Minneapolis Dems Let Protesters Rip The City Apart, Now Demand Taxpayers Pay To Rebuild
Minneapolis Democrats allowed protesters to level the city and are now demanding taxpayers pay to rebuild it. Riots broke out following the death of George Floyd who died shortly after an officer attempted to arrest him for forgery. The violence and theft that issued went well outside of the constitutional right to protest but lawmakers did little to thwart the attack and now they expect taxpayers to partially cover the costs?
That's liberal logic for you.
According to the Minneapolis Star Tribune, more than 200 buildings across the Minneapolis-area have been destroyed or damaged in the riots, which will require at least $55 million in repairs. However, that number will likely be much higher — up into the "hundreds of millions," Minneapolis Mayor Jacob Frey, a Democrat, said this week.
"We will do everything we can as we shift to recovery mode," Frey said. "We're recovering from crises sandwiched on top of each other, from COVID-19 to the police killing and then the looting which took place afterward."
Minnesota Gov. Tim Walz (D) and city leaders will seek federal assistance from the Federal Emergency Management Agency to "offset" the cost of damage repairs, the Star Tribune reported. Walz's administration is reportedly discussing the matter with Minnesota's congressional delegation, including with Sen. Amy Klobuchar (D) and Rep. Ilhan Omar (D).
The announcement came after Frey openly admitted that lawmakers allowed so-called protesters to destroy the third precinct police department where the officers involved in the attempted arrest of Floyd reportedly worked.
From The Star Tribune:
After the 2015 riots in Baltimore following the death of Freddie Gray in police custody, Maryland Gov. Larry Hogan repeatedly sought about $19 million in aid from FEMA for public agencies that responded to the unrest. At the time, Hogan pointed to federal assistance provided to Los Angeles following the 1992 unrest over the beating of Rodney King. FEMA denied Hogan's request.

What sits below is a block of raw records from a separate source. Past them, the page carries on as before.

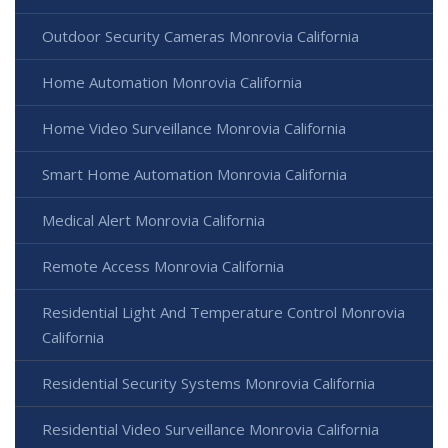
Outdoor Security Cameras Monrovia California
Home Automation Monrovia California
Home Video Surveillance Monrovia California
Smart Home Automation Monrovia California
Medical Alert Monrovia California
Remote Access Monrovia California
Residential Light And Temperature Control Monrovia
California
Residential Security Systems Monrovia California
Residential Video Surveillance Monrovia California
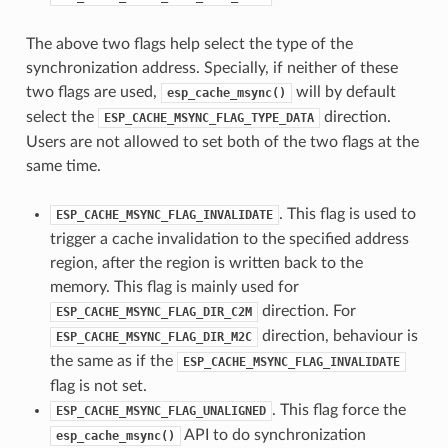
The above two flags help select the type of the
synchronization address. Specially, if neither of these
two flags are used,
will by default
esp_cache_msync()
select the
direction.
ESP_CACHE_MSYNC_FLAG_TYPE_DATA
Users are not allowed to set both of the two flags at the
same time.
. This flag is used to
ESP_CACHE_MSYNC_FLAG_INVALIDATE
trigger a cache invalidation to the specified address
region, after the region is written back to the
memory. This flag is mainly used for
direction. For
ESP_CACHE_MSYNC_FLAG_DIR_C2M
direction, behaviour is
ESP_CACHE_MSYNC_FLAG_DIR_M2C
the same as if the
ESP_CACHE_MSYNC_FLAG_INVALIDATE
flag is not set.
. This flag force the
ESP_CACHE_MSYNC_FLAG_UNALIGNED
API to do synchronization
esp_cache_msync()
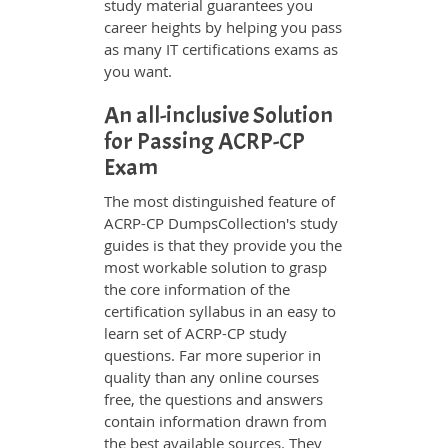
study material guarantees you
career heights by helping you pass
as many IT certifications exams as
you want.
An all-inclusive Solution
for Passing ACRP-CP
Exam
The most distinguished feature of
ACRP-CP DumpsCollection's study
guides is that they provide you the
most workable solution to grasp
the core information of the
certification syllabus in an easy to
learn set of ACRP-CP study
questions. Far more superior in
quality than any online courses
free, the questions and answers
contain information drawn from
the best available sources. They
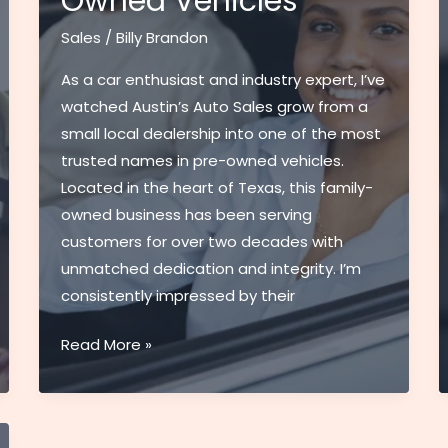
Owned Vehicles
Sales
/
Billy Brandon
As a car enthusiast and industry expert, I’ve
watched Austin’s Auto Sales grow from a
small local dealership into one of the most
trusted names in pre-owned vehicles.
Located in the heart of Texas, this family-
owned business has been serving
customers for over two decades with
unmatched dedication and integrity. I’m
consistently impressed by their
Austin’s
Read More »
Auto
Sales:
Premier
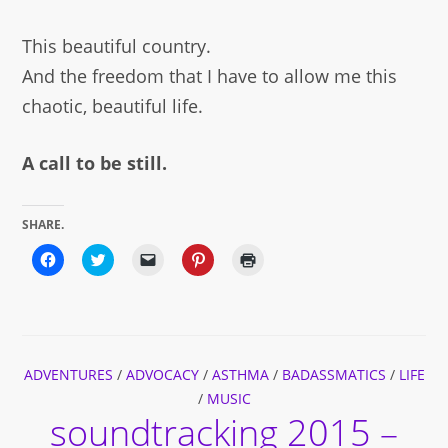
This beautiful country.
And the freedom that I have to allow me this
chaotic, beautiful life.
A call to be still.
SHARE.
Click
Click
Click
Click
Click
to
to
to
to
to
share
share
email
share
print
on
on
a
on
(Opens
Facebook
Twitter
link
Pinterest
in
(Opens
(Opens
to
(Opens
new
in
in
a
in
window)
new
new
friend
new
window)
window)
(Opens
window)
ADVENTURES
/
ADVOCACY
in
/
ASTHMA
/
BADASSMATICS
/
LIFE
new
/
MUSIC
window)
soundtracking 2015 –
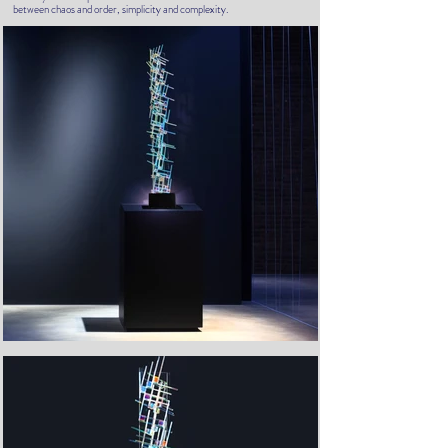
between chaos and order, simplicity and complexity.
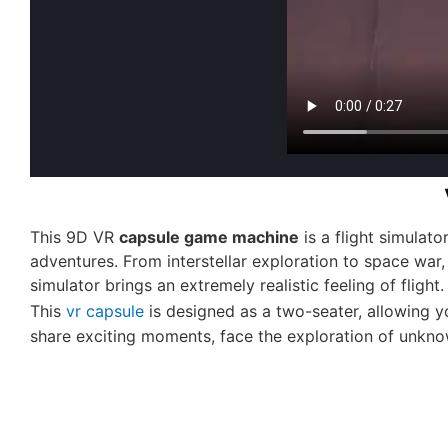
This 9D VR
capsule game machine
is a
flight simulato
adventures. From interstellar exploration to space war,
simulator brings an extremely realistic feeling of flight
This
vr capsule
is designed as a two-seater, allowing y
share exciting moments, face the exploration of unknow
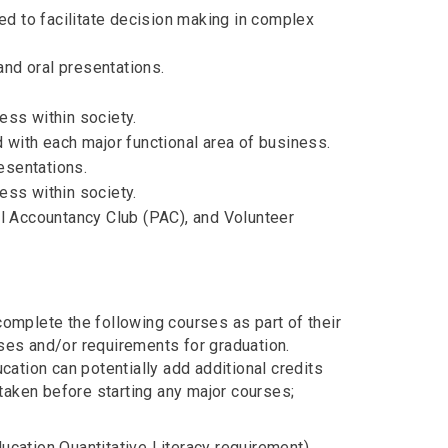
sed to facilitate decision making in complex
nd oral presentations.
ess within society.
d with each major functional area of business.
esentations.
ess within society.
al Accountancy Club (PAC), and Volunteer
mplete the following courses as part of their
rses and/or requirements for graduation.
ation can potentially add additional credits
taken before starting any major courses;
Education Quantitative Literacy requirement)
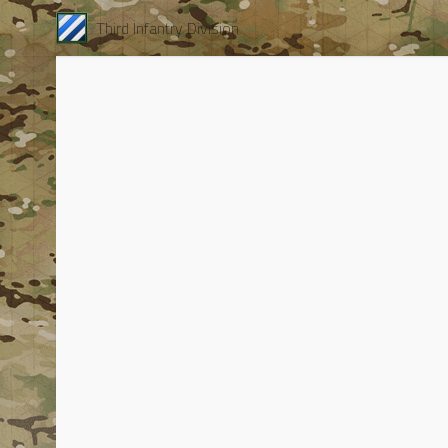
Third Infantry Division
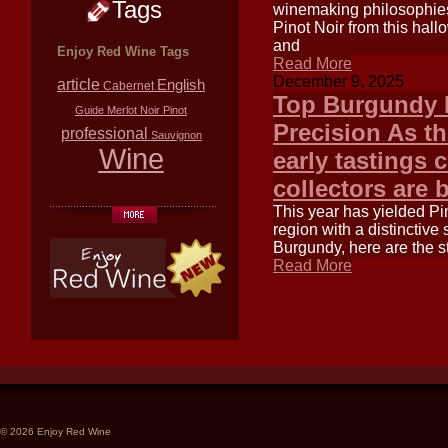
Tags
winemaking philosophies 
Pinot Noir from this hal
and
Enjoy Red Wine Tags
Read More
December 9, 2025
article
English
Cabernet
Top Burgundy P
Guide
Merlot
Noir
Pinot
Precision As th
professional
Sauvignon
Wine
early tastings
collectors are 
This year has yielded Pin
region with a distinctive 
Burgundy, here are the 
Read More
© 2026 Enjoy Red Wine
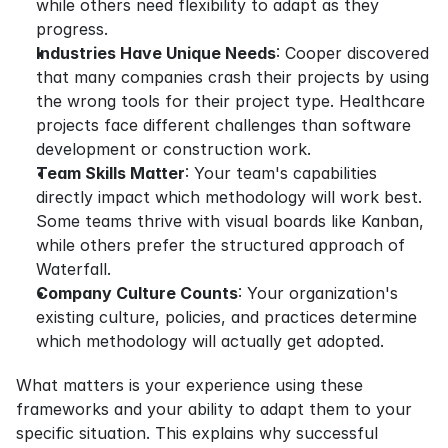
while others need flexibility to adapt as they 
progress.
Industries Have Unique Needs
: Cooper discovered 
that many companies crash their projects by using 
the wrong tools for their project type. Healthcare 
projects face different challenges than software 
development or construction work.
Team Skills Matter
: Your team's capabilities 
directly impact which methodology will work best. 
Some teams thrive with visual boards like Kanban, 
while others prefer the structured approach of 
Waterfall.
Company Culture Counts
: Your organization's 
existing culture, policies, and practices determine 
which methodology will actually get adopted.
What matters is your experience using these 
frameworks and your ability to adapt them to your 
specific situation. This explains why successful 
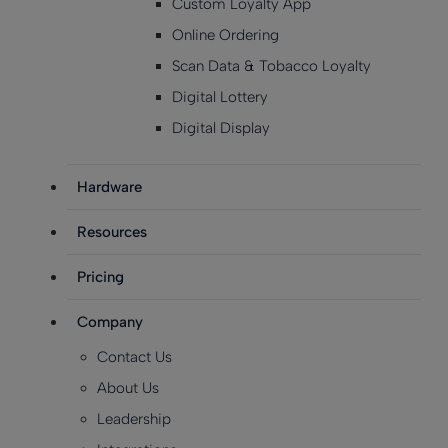
Custom Loyalty App
Online Ordering
Scan Data & Tobacco Loyalty
Digital Lottery
Digital Display
Hardware
Resources
Pricing
Company
Contact Us
About Us
Leadership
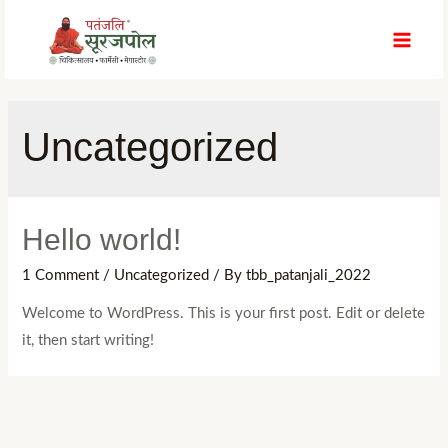
Skip
to
MAI
content
MEN
Uncategorized
Hello world!
1 Comment
/
Uncategorized
/ By
tbb_patanjali_2022
Welcome to WordPress. This is your first post. Edit or delete
it, then start writing!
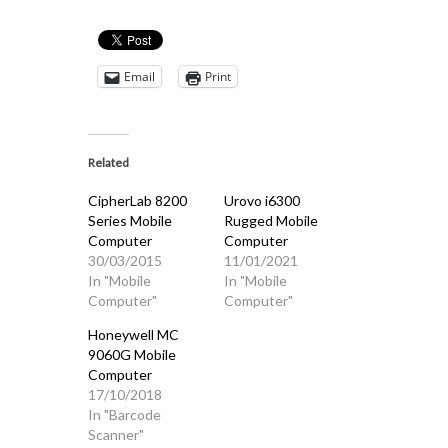
Email
Print
Related
CipherLab 8200
Urovo i6300
Series Mobile
Rugged Mobile
Computer
Computer
30/03/2015
11/01/2021
In "Mobile
In "Mobile
Computer"
Computer"
Honeywell MC
9060G Mobile
Computer
17/10/2018
In "Barcode
Scanner"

[Rep. Betty] McCollum expressed doubt about Minneapolis and St. Paul's chances of getting federal disaster funding, a decision that is up to President Donald Trump. Alternatively, the state could seek funding through Congress' annual appropriations, but that would require the Democratic-led House, Republican-led Senate and Trump to sign on.
The President wouldn't be wrong to deny them disaster relief funds considering that he urged lawmakers across the nation to deploy the national guard before things got out of hand. Trump has a duty to rebuild areas ravished by disaster but what if it's at least partially self -inflicted? After all, he also has a duty to protect the American taxpayers from negligent spending.